A couple of years ago, I finally got fed up with writing college recommendations and having no idea what happened to them after they were dispatched. Occasionally I might hear that they couldn't find the copy I mailed in or something nifty like that. Otherwise, it's been a sheerly one-way process.
I decided to fire off a letter to my alma mater about my complaints and was shocked to receive a phone call from a senior admissions officer at the University of Michigan who chatted with me about teacher of recommendations for a good half hour or so. After the conversation I tailored my constrained my praise about the student to specific areas that stood out in my class. I now present the recommendation as a series of bullet points, focusing on qualities like resourcefulness, intellectual curiosity, communication skills, and creativity. I describe specific achievements in my class rather than construct some kind of general resume, biography or mash note. So the conversation was helpful to me in terms of recasting the template for this annual chore.

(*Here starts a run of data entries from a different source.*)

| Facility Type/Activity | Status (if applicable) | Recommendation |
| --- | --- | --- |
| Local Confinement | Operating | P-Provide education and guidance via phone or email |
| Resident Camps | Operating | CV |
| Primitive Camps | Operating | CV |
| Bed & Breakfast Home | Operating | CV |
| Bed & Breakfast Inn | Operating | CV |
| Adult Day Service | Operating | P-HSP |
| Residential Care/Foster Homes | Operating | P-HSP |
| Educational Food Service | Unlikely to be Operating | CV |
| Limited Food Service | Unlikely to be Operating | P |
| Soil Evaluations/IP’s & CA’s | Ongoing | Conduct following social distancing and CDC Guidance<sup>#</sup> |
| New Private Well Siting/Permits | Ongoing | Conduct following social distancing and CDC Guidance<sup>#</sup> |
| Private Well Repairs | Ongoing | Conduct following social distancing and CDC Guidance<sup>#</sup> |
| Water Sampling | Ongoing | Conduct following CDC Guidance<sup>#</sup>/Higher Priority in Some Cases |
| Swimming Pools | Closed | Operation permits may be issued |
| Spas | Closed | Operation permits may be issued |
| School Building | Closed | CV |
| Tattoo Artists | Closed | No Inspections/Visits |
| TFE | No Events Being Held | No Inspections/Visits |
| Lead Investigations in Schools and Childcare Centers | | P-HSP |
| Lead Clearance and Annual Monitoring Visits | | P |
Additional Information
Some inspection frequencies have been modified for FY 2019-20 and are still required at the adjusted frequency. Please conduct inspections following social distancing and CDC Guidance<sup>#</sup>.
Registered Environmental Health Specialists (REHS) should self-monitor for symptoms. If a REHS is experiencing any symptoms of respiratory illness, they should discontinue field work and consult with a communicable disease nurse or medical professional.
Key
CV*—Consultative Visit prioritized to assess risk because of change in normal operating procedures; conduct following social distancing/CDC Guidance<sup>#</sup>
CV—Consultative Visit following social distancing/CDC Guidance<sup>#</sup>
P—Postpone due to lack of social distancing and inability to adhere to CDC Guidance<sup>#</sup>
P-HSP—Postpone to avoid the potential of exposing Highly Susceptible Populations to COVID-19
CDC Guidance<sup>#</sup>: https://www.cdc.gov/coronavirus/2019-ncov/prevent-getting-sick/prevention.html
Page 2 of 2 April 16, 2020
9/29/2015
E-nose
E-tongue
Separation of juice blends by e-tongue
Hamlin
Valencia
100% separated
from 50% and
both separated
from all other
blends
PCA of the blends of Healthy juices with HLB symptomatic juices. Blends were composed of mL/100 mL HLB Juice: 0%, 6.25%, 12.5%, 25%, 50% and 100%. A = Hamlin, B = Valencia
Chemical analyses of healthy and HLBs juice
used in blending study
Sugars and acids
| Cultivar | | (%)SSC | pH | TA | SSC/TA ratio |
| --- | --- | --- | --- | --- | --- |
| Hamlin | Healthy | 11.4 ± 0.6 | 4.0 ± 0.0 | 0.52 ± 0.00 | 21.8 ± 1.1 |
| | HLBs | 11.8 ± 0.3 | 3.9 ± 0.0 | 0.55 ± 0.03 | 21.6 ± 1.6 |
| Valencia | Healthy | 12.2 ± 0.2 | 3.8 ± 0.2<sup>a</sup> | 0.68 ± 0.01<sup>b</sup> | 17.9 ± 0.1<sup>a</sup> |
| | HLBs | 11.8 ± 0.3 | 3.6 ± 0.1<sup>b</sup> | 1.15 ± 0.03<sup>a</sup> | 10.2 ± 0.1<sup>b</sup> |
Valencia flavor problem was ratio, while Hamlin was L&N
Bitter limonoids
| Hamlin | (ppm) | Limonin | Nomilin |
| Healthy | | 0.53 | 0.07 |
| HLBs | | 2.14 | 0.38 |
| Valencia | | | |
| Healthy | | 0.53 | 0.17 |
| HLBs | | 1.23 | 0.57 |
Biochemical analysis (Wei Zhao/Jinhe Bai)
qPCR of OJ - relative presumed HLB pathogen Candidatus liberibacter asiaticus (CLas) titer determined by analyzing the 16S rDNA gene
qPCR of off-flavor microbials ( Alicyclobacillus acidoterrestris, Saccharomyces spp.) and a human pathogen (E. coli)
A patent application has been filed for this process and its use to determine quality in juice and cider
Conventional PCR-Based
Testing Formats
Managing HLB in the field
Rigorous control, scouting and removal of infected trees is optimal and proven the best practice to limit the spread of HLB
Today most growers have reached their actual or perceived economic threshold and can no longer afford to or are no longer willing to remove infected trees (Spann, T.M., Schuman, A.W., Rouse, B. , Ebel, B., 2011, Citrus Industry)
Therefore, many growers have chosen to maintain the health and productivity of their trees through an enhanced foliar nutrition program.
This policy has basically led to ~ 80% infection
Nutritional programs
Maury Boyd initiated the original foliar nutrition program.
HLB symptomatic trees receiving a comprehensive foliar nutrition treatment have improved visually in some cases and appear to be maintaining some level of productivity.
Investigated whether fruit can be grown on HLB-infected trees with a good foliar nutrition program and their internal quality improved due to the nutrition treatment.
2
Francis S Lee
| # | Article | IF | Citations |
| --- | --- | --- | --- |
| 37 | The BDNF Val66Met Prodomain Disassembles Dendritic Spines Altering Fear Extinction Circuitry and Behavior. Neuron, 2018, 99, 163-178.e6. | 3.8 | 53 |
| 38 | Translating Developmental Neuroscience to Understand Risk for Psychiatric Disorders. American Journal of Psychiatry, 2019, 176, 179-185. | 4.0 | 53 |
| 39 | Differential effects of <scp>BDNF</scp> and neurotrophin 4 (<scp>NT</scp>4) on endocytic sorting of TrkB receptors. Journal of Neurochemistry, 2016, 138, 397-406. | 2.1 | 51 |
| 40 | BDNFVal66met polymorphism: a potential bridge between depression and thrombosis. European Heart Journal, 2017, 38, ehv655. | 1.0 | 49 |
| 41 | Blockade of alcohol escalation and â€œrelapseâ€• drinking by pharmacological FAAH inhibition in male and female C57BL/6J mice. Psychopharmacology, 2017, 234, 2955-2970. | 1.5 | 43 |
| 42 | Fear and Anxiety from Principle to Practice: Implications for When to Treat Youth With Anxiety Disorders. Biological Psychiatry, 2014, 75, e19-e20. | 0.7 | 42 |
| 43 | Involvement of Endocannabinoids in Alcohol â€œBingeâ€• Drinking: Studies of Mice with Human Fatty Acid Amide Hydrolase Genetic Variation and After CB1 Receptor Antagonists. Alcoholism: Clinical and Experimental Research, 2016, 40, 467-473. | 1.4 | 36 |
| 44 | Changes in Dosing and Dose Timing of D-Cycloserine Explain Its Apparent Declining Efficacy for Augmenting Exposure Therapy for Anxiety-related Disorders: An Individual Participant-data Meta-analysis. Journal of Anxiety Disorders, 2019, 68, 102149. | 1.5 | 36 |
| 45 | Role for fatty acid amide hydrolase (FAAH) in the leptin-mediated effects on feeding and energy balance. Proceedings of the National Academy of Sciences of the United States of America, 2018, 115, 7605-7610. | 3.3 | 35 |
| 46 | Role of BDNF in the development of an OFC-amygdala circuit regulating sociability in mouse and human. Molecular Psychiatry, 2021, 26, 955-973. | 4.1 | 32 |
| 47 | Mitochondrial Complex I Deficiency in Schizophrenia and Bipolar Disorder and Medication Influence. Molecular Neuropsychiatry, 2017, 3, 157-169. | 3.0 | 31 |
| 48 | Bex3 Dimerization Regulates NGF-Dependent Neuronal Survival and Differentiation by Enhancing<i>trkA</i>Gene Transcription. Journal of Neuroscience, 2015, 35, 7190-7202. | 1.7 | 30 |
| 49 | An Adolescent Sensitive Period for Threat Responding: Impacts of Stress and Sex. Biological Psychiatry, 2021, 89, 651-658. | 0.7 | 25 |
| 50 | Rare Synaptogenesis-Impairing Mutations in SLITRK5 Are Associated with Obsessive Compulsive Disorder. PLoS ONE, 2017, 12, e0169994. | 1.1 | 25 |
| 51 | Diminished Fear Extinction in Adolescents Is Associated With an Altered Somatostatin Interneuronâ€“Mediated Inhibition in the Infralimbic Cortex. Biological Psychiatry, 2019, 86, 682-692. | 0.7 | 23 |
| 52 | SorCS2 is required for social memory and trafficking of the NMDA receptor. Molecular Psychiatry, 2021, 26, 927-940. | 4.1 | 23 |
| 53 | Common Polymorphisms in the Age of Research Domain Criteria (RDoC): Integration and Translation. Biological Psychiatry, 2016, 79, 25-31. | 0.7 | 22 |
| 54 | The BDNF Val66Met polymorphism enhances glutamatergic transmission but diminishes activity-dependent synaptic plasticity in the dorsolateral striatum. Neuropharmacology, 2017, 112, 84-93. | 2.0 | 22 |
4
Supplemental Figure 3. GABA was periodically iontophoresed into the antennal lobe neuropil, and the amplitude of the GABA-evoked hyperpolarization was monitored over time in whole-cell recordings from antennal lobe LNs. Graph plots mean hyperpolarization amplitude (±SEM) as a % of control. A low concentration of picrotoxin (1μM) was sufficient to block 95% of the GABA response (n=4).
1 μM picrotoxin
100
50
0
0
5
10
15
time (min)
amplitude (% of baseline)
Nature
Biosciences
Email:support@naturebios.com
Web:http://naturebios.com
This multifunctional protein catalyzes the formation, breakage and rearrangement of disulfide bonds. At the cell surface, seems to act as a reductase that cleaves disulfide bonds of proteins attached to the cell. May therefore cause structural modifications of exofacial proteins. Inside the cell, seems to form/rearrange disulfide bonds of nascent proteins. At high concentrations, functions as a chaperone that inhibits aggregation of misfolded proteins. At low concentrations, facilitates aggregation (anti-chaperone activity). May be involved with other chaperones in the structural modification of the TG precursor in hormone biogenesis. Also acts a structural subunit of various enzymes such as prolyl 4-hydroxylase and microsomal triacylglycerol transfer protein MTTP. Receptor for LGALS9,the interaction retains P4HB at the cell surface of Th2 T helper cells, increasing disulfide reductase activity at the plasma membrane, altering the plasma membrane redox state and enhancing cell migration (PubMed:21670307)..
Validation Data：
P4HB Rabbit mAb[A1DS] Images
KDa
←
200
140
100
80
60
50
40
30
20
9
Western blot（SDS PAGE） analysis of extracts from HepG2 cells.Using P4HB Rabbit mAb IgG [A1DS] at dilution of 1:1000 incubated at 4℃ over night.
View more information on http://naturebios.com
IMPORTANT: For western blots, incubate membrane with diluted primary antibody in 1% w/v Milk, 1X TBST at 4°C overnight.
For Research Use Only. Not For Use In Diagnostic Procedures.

This year, I did all my recommendations online. But all that this meant was filling out the same old forms at a web site and then uploading the pdfs of the kind letter I formally did on paper. Way to go, colleges, you have moved up to using a 1993 technology and you still want teachers throughout the country to peck out a bunch of text for you-- a process that probably tells you more about the teacher than the applicant!
As I focus more and more on using Web 2.0 technologies in my class, these old-school letters of recommendation seem less and less relevant. For example, one of the applicants this year had made a terrific video for a blog on vlogs exercise. If you viewed one minute of this video you would know as much about this student as I might write on a page. Shouldn't the admissions office see the student's work. Our role would be to authenticate it, not mediate the student's work. When my current sophomores apply in a couple of years, I'll be describing the web sites that they created in my class, laden with video, pod casts and slides. Shouldn't the college be checking these out for themselves?
For that matter, if I made a three minute podcast, I could give the university a personal sketch of the student and waste far less of my time doing it.
I'm not going to hold my breath waiting for the universities to request authentic evidence of what the kids have creatively designed and deeply learned. But I am starting to send them the links to these treasures whether they want 'em or not. Someone has to start pushing back against the colleges who should be leading the way, not lagging so far behind.